Japan's scandal-embroiled agriculture minister stepped down Wednesday to take responsibility for a shattering election defeat for the ruling party.
"There is no doubt about the cause of the ruling party's election loss. I feel very sorry, and I have decided to step down," Agriculture Minister Norihiko Akagi said on nationally televised news.
Akagi had been hit by an embarrassing accounting scandal, which was widely viewed as a major reason behind the ruling Liberal Democrats' devastating defeat in Sunday's nationwide elections.
The Democrats won a landslide, emerging as the top party in the 242-seat upper house of parliament for the first time ever. Criticism had been growing against Prime Minister Shinzo Abe's administration.

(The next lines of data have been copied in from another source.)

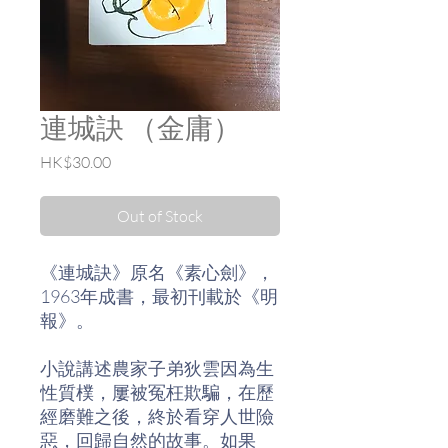
連城訣 （金庸）
Price
HK$30.00
Out of Stock
《連城訣》原名《素心劍》，
1963年成書，最初刊載於《明
報》。
小說講述農家子弟狄雲因為生
性質樸，屢被冤枉欺騙，在歷
經磨難之後，終於看穿人世險
惡，回歸自然的故事。如果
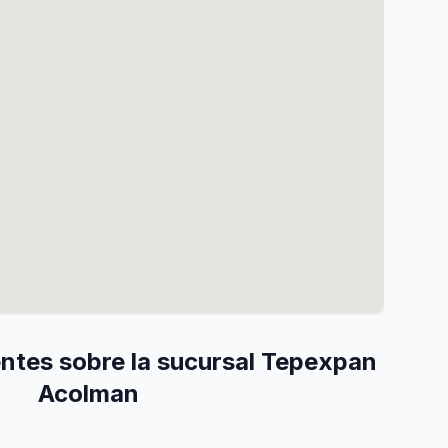
ntes sobre la sucursal Tepexpan
Acolman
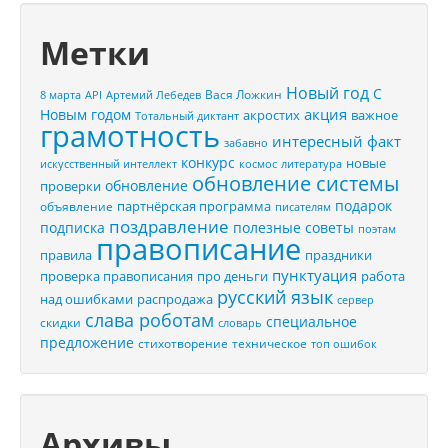
Метки
Новый год
С
Вася Ложкин
8 марта
API
Артемий Лебедев
акция
Новым годом
акростих
важное
Тотальный диктант
грамотность
интересный факт
забавно
конкурс
новые
искусственный интеллект
космос
литература
обновление системы
обновление
проверки
подарок
партнёрская программа
объявление
писателям
поздравление
подписка
полезные советы
поэтам
правописание
правила
праздники
пунктуация
проверка правописания
про деньги
работа
русский язык
распродажа
над ошибками
сервер
слава роботам
специальное
скидки
словарь
предложение
стихотворение
техническое
топ ошибок
Архивы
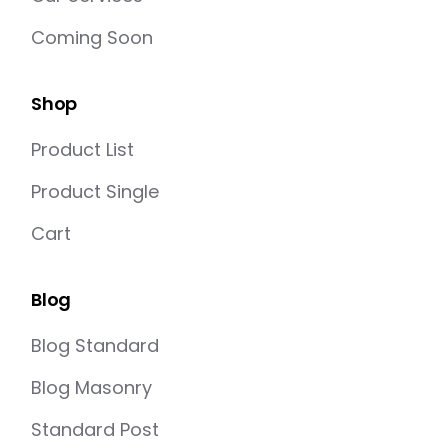
Coming Soon
Shop
Product List
Product Single
Cart
Blog
Blog Standard
Blog Masonry
Standard Post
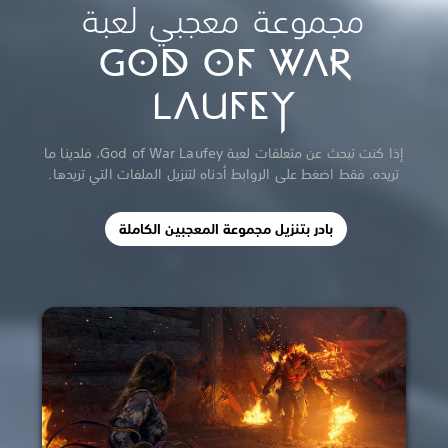
مجموعة معجبي لعبة
GOD OF WAR
LAUFEY
إذا كنت تبحث عن متعلقات لعبة God of War Laufey، فلدينا ما
تريده. فقط اضغط على الروابط أدناه لتنزيل الملفات التي تريدها.
بادر بتنزيل مجموعة المعجبين الكاملة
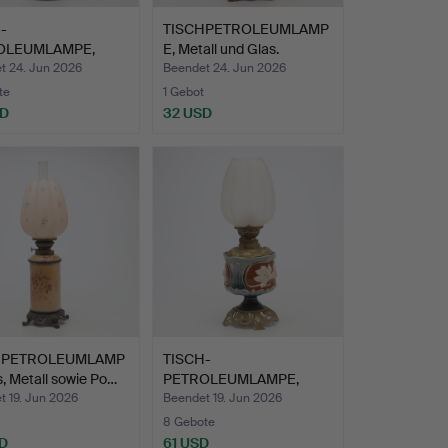
-
TISCHPETROLEUMLAMP
OLEUMLAMPE,
E, Metall und Glas.
 und Glas.
t 24. Jun 2026
Beendet 24. Jun 2026
te
1 Gebot
SD
32 USD
HPETROLEUMLAMP
TISCH-
s, Metall sowie Po…
PETROLEUMLAMPE,
Majolika.
t 19. Jun 2026
Beendet 19. Jun 2026
8 Gebote
D
61 USD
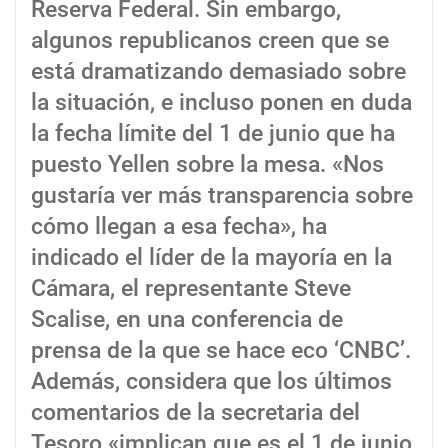
Reserva Federal. Sin embargo,
algunos republicanos creen que se
está dramatizando demasiado sobre
la situación, e incluso ponen en duda
la fecha límite del 1 de junio que ha
puesto Yellen sobre la mesa. «Nos
gustaría ver más transparencia sobre
cómo llegan a esa fecha», ha
indicado el líder de la mayoría en la
Cámara, el representante Steve
Scalise, en una conferencia de
prensa de la que se hace eco ‘CNBC’.
Además, considera que los últimos
comentarios de la secretaria del
Tesoro «implican que es el 1 de junio,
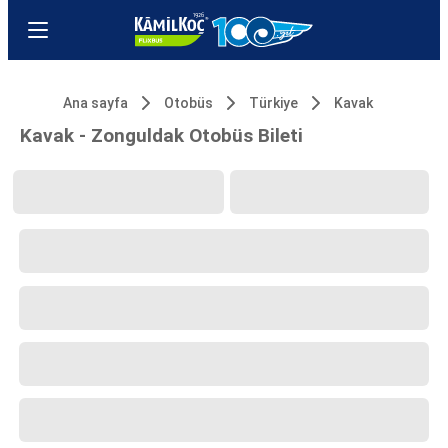
Ana sayfa
Otobüs
Türkiye
Kavak
Kavak - Zonguldak Otobüs Bileti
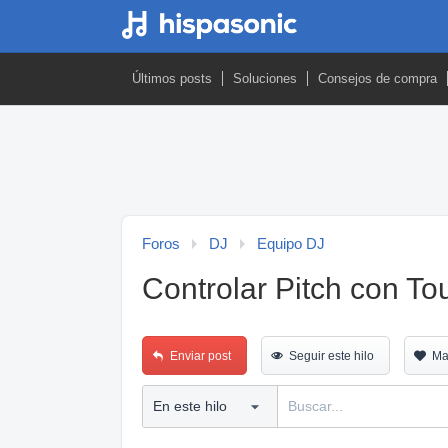
Últimos posts
Soluciones
Consejos de compra
Foros
DJ
Equipo DJ
Controlar Pitch con 
Enviar post
Seguir este hilo
Ma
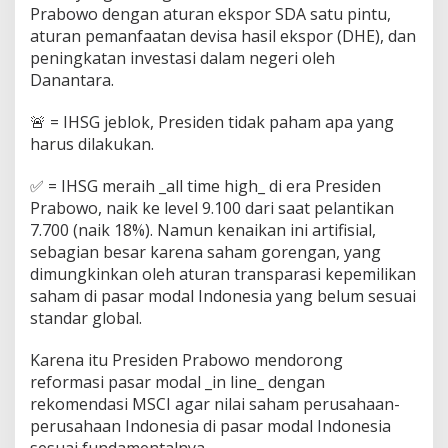
Prabowo dengan aturan ekspor SDA satu pintu,
aturan pemanfaatan devisa hasil ekspor (DHE), dan
peningkatan investasi dalam negeri oleh
Danantara.
🚨 = IHSG jeblok, Presiden tidak paham apa yang
harus dilakukan.
‎✅ = IHSG meraih _all time high_ di era Presiden
Prabowo, naik ke level 9.100 dari saat pelantikan
7.700 (naik 18%). Namun kenaikan ini artifisial,
sebagian besar karena saham gorengan, yang
dimungkinkan oleh aturan transparasi kepemilikan
saham di pasar modal Indonesia yang belum sesuai
standar global.
Karena itu Presiden Prabowo mendorong
reformasi pasar modal _in line_ dengan
rekomendasi MSCI agar nilai saham perusahaan-
perusahaan Indonesia di pasar modal Indonesia
sesuai fundamentalnya.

Public support for Abe's Cabinet had tumbled to an all-time low since he took office in September, to 26% from 30% in a similar poll taken earlier this month, according to nationwide telephone survey released Wednesday by the Asahi newspaper. Those saying they disapproved of the Cabinet climbed to 60% from 56%.

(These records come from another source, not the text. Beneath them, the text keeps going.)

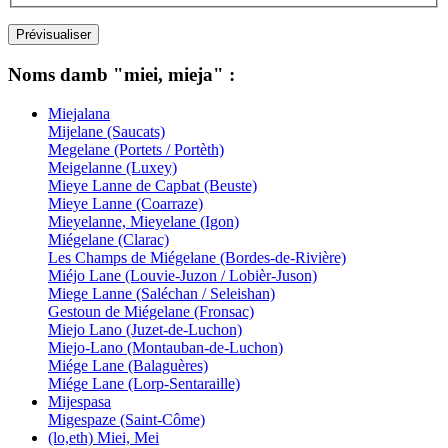
Noms damb "miei, mieja" :
Miejalana
Mijelane (Saucats)
Megelane (Portets / Portèth)
Meigelanne (Luxey)
Mieye Lanne de Capbat (Beuste)
Mieye Lanne (Coarraze)
Mieyelanne, Mieyelane (Igon)
Miégelane (Clarac)
Les Champs de Miégelane (Bordes-de-Rivière)
Miéjo Lane (Louvie-Juzon / Lobièr-Juson)
Miege Lanne (Saléchan / Seleishan)
Gestoun de Miégelane (Fronsac)
Miejo Lano (Juzet-de-Luchon)
Miejo-Lano (Montauban-de-Luchon)
Miége Lane (Balaguères)
Miége Lane (Lorp-Sentaraille)
Mijespasa
Migespaze (Saint-Côme)
(lo,eth) Miei, Mei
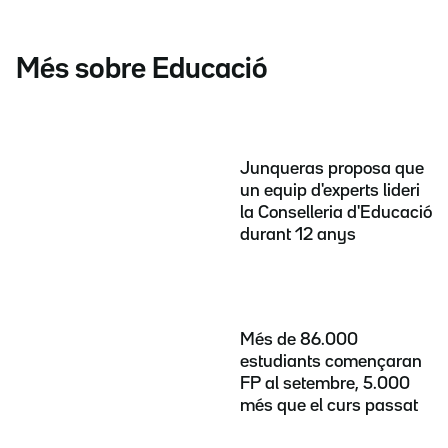
Més sobre Educació
Junqueras proposa que
un equip d'experts lideri
la Conselleria d'Educació
durant 12 anys
Més de 86.000
estudiants començaran
FP al setembre, 5.000
més que el curs passat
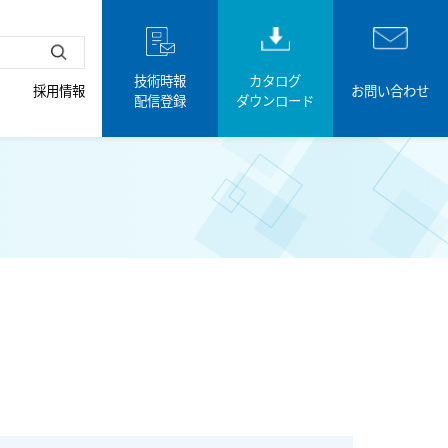
技術時報
カタログ
採用情報
お問い合わせ
配信登録
ダウンロード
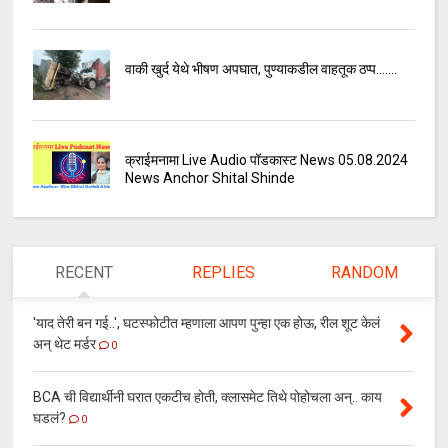
वाकी खुर्द येथे भीषण अपघात, पुण्याकडील वाहतूक ठप्प.......
क्राईमनामा Live Audio पॉडकास्ट News 05.08.2024
News Anchor Shital Shinde
RECENT
REPLIES
RANDOM
'याद तेरी बन गई..', घटस्फोटीत म्हणाला आपण पुन्हा एक होऊ, रील शूट केलं
अन् थेट मर्डर
0
BCA ची विद्यार्थीनी घरात एकटीच होती, क्लासमेट तिथे पोहोचला अन्.. काय
घडलं?
0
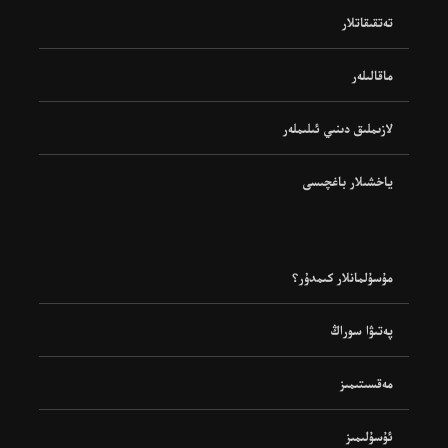
تەتقىقاتلار
ماقالىلەر
لازىملىق دىنىي ئىلىملەر
ياخشىلار باغچىسى
مۇسۇلمانلار كىمدۇر؟
پەتىۋا سوراڭ
مەقسىتىمىز
ئۇسۇلىمىز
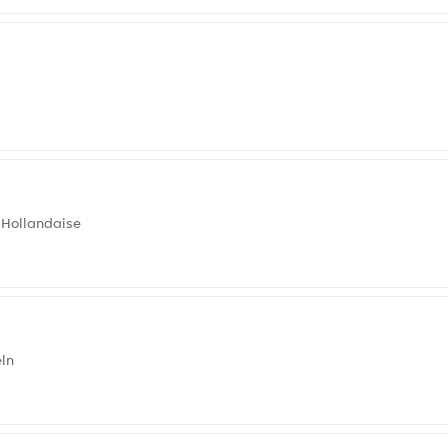
 Hollandaise
eln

Although the Liberal Democratic Party suffered one of its worst election defeats in its almost continuous five-decade rule over Japan, Abe has refused to step down to take responsibility for the defeat.
The Asahi poll found sentiments were divided over whether Abe should stay on. Respondents calling for his resignation at 47% slightly exceeded those saying he should keep his job at 40%.
Results were similar in a poll by Japan's largest newspaper Yomiuri, with 44% support for Abe's staying in power, while 45% said he should quit.
Akagi is suspected of reporting 90 million yen (US$729,100) in office expenses over the past decade for a political office that was registered at his parents' address and was defunct.
Akagi took office in June, replacing his predecessor, who committed suicide following money and bribery scandals. Akagi had denied any wrongdoing.
Chief Cabinet Secretary Yasuhisa Shiozaki told reporters Akagi had tendered his resignation, and that it was accepted.